At Nourish, we work with many teens and adolescents to help them eat healthier so they perform better at sports, feel better and stay focused. Here is one 16 year old girl’s weight loss story. I interviewed Rose (not her real name) in October 2016. It is normal for weight to fluctuate during childhood, but Rose began to put on weight quickly after she reached her adult height. Her pediatrician became concerned about her sharp increase in weight over a period of about 2 years.
Diana: How much weight did you lose and over how long a period of time?
Rose: I lost about 30 pounds mostly over the course of 7 months, but before I began to actually lose weight I started to make small changes to my lifestyle that slowly affected my weight.
(Note from Diana: losing weight slowly, at a rate of 1 to 1.5 pounds per week is the healthiest way to make sure that weight loss is for the long term. You also lose less muscle mass when losing weight slowly.)
D: What were those small changes? Were they hard to make?

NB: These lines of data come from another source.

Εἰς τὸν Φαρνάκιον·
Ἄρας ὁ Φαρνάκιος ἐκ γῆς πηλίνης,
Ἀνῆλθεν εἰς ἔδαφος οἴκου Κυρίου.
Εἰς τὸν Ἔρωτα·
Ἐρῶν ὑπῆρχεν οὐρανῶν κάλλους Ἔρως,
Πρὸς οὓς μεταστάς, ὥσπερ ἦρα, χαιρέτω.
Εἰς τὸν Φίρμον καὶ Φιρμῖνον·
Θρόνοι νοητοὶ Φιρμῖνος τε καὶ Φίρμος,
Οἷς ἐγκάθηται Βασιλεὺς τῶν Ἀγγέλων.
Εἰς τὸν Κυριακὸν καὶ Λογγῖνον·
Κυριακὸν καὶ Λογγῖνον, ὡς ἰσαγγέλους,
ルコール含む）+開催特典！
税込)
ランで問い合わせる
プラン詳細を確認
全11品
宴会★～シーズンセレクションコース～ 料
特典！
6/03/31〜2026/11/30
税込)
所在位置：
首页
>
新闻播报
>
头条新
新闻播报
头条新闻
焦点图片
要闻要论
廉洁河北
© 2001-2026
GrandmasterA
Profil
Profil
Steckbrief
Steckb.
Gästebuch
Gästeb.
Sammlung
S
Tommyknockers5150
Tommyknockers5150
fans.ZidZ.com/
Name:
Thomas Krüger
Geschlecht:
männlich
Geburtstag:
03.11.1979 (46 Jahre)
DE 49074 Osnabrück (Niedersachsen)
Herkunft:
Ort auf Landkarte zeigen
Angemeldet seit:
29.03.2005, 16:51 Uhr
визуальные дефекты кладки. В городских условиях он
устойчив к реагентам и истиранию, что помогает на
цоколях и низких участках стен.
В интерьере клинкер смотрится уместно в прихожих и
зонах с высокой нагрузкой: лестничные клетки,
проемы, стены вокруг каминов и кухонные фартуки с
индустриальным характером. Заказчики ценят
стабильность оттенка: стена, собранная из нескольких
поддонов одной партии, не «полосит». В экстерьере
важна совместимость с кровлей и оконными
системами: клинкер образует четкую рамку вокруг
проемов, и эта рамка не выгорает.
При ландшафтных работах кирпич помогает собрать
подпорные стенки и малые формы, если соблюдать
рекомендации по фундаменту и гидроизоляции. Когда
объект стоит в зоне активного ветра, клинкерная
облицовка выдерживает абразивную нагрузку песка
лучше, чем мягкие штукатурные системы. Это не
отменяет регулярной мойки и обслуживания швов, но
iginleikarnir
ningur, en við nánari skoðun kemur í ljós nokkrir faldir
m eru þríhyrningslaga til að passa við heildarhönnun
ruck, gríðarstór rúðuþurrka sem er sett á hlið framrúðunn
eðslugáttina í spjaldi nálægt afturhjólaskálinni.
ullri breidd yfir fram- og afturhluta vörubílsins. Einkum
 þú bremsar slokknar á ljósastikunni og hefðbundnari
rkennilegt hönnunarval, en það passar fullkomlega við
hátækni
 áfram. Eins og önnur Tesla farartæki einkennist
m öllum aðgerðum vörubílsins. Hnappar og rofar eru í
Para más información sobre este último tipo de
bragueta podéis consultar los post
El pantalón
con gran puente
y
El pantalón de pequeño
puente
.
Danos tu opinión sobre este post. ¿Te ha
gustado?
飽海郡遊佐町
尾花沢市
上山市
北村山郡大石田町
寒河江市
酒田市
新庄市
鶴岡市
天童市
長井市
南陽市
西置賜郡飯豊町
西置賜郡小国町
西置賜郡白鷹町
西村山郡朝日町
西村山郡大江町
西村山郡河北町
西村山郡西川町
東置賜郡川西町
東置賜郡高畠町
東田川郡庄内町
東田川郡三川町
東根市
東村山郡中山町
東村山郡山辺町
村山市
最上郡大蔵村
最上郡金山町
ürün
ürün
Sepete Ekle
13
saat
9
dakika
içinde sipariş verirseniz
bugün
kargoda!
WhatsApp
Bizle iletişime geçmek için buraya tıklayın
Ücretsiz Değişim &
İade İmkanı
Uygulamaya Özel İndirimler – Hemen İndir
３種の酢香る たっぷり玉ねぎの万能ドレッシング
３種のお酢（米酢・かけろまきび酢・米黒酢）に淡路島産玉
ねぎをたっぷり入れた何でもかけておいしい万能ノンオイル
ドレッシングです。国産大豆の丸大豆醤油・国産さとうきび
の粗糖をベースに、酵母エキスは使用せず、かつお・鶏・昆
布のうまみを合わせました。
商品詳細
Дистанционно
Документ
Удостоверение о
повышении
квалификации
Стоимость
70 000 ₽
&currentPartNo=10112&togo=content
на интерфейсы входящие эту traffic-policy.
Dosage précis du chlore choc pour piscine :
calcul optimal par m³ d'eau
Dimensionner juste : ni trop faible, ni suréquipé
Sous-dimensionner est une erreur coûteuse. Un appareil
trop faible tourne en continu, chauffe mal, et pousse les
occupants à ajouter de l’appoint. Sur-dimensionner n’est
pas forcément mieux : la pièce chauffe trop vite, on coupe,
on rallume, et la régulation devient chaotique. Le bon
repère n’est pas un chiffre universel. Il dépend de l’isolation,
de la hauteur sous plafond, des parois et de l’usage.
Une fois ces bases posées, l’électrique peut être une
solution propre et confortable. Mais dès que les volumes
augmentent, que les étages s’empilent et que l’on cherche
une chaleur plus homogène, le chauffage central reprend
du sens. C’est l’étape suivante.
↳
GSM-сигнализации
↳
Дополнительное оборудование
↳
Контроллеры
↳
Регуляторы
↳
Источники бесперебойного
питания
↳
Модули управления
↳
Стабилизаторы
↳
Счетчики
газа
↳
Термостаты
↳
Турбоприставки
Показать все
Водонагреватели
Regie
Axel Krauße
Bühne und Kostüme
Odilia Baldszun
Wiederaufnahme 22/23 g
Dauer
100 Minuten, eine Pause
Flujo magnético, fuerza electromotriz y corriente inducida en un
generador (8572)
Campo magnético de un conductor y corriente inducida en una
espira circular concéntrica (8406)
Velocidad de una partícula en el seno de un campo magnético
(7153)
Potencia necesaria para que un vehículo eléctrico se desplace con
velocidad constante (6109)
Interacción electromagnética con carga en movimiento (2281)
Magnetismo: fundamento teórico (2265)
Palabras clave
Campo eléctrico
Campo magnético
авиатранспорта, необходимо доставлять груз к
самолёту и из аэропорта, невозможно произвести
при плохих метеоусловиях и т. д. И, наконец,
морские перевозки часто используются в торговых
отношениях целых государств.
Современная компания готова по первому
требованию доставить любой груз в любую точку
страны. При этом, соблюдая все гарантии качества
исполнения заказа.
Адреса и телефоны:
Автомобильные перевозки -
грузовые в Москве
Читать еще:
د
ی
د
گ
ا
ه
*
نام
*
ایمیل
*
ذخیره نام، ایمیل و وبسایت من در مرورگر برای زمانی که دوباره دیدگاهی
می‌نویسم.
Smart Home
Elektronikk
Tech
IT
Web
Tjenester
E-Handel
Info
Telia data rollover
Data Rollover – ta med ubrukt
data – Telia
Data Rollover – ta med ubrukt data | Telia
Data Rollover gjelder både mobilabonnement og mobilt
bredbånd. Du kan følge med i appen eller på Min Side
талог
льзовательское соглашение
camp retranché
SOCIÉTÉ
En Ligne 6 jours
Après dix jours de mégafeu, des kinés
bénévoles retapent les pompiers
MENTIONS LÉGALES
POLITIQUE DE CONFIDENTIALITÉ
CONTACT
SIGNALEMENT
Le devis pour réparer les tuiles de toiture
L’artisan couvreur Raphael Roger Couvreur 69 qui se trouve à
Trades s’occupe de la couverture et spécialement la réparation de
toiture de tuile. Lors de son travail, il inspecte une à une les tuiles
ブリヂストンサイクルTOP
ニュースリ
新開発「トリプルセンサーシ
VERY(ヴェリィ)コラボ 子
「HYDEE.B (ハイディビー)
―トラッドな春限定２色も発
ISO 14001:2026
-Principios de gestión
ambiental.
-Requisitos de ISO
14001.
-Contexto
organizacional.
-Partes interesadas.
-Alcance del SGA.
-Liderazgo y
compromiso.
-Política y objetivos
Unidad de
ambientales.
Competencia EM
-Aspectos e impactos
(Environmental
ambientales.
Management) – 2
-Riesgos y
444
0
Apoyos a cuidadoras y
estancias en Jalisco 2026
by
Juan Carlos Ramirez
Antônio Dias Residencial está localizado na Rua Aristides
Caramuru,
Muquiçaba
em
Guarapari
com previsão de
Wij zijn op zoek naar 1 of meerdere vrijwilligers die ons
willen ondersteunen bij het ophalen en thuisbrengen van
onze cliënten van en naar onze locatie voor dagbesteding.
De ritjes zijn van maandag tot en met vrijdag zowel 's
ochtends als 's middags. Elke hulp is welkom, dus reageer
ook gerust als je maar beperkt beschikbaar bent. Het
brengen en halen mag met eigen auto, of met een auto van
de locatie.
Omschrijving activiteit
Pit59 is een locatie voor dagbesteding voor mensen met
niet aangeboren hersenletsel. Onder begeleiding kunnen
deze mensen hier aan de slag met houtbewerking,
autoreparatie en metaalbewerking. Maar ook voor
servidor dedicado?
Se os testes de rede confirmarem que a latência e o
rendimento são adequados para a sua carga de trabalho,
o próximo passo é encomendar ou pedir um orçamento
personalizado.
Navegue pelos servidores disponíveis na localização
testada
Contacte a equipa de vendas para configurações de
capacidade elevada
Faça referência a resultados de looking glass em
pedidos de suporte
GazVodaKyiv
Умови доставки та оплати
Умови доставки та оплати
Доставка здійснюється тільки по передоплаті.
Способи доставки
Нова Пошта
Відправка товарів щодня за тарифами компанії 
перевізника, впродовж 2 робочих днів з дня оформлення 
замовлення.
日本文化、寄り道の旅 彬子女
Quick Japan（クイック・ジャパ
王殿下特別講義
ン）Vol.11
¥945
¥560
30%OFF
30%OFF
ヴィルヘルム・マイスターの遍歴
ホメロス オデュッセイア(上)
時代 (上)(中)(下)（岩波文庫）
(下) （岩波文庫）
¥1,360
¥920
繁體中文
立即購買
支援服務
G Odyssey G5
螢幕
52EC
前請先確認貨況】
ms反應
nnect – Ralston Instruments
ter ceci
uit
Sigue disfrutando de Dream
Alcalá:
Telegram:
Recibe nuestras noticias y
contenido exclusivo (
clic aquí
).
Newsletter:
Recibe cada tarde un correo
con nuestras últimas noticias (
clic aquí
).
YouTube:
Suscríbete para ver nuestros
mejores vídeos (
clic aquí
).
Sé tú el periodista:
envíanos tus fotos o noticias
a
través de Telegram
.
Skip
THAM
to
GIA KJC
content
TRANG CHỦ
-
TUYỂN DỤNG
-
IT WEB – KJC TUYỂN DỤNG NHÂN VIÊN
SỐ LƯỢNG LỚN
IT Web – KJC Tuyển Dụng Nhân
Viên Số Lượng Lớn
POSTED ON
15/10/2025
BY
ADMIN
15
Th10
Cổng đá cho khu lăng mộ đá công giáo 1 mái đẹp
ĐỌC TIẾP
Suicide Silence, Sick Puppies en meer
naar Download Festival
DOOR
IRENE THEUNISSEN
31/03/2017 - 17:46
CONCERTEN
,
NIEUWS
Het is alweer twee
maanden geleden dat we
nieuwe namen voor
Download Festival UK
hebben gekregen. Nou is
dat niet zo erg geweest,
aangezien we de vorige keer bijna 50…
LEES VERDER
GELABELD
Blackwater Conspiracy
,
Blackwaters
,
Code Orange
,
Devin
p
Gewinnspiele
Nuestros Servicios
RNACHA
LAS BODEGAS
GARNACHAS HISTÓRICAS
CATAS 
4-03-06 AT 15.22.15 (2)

R: I started by identifying a single problem, for example buying unhealthy food at the school cafeteria. To solve that specific issue I began to pack my lunches at night so it was easy to grab in the morning. Another change I made was preventing myself from excess snacking after school by measuring out portions of snacks and then eating them in a different room than the kitchen so I wouldn’t be compelled to go back and get more. Some other changes were making a conscious effort to go to the gym often, not overeating at dinner, and increasing the amount of water I drank and amount of sleep I got. This ended up not being very difficult for me, because the changes were small and spaced out over a long period of time and for that same reason that’s why they’ve last so long.
D: Was there one event that led to your decision to lose weight? Why did you decide to lose weight?
R: There wasn’t one specific moment that led to my decision, but I was always somewhat aware that weight loss was a goal I’d like to accomplish. When I really focused on weight loss I decided that my main motivation was to feel more confident in my daily life and to increase my performance levels in the sports I play.
D: Did you feel pressure from peers or social media or your parents or anyone else to lose weight?
R: I felt no pressure from my peers to lose weight, but as a teenage girl growing up constantly surrounded by social media models it’s not uncommon to feel like you need to look like those girls. However, I don’t believe this played a large role in my decision to lose weight.
D: Did you follow a specific diet?
R: I didn’t follow any specific diet, in part because I had some background knowledge in nutrition. Because of this I was able to come up with a rough idea of how much food I needed and what types of food would be most beneficial. Instead of a “diet” I focused on eating healthy, measuring out my portions, and avoiding unnecessary eating.
D: What do you think led to your weight gain in the first place?
R: Snacking was definitely a major factor of my weight gain. I used to frantically eat once I got home from school without stopping to think about how hungry I actually was and on weekends I would graze throughout the day regardless of my hunger levels. Additionally, I was inactive aside from the scheduled sports I participated in.
D: Do you feel different physically or psychologically since you lost weight?
R: I definitely feel differently physically; I’ve improved my stamina for the sports I participate in and I generally feel more motivated to be active in my daily life. I rarely notice the psychological differences, but reflecting on it I believe I am less self conscious and less concerned with my appearance.
D: What would you recommend to other teens who would like to lose weight?
R: I would tell them to not get sucked into fad diets or taking weight loss pills or tea that are advertised on the internet. Weight loss ultimately started for me when I discovered how to make healthy changes that would last a lifetime, not just a one month diet.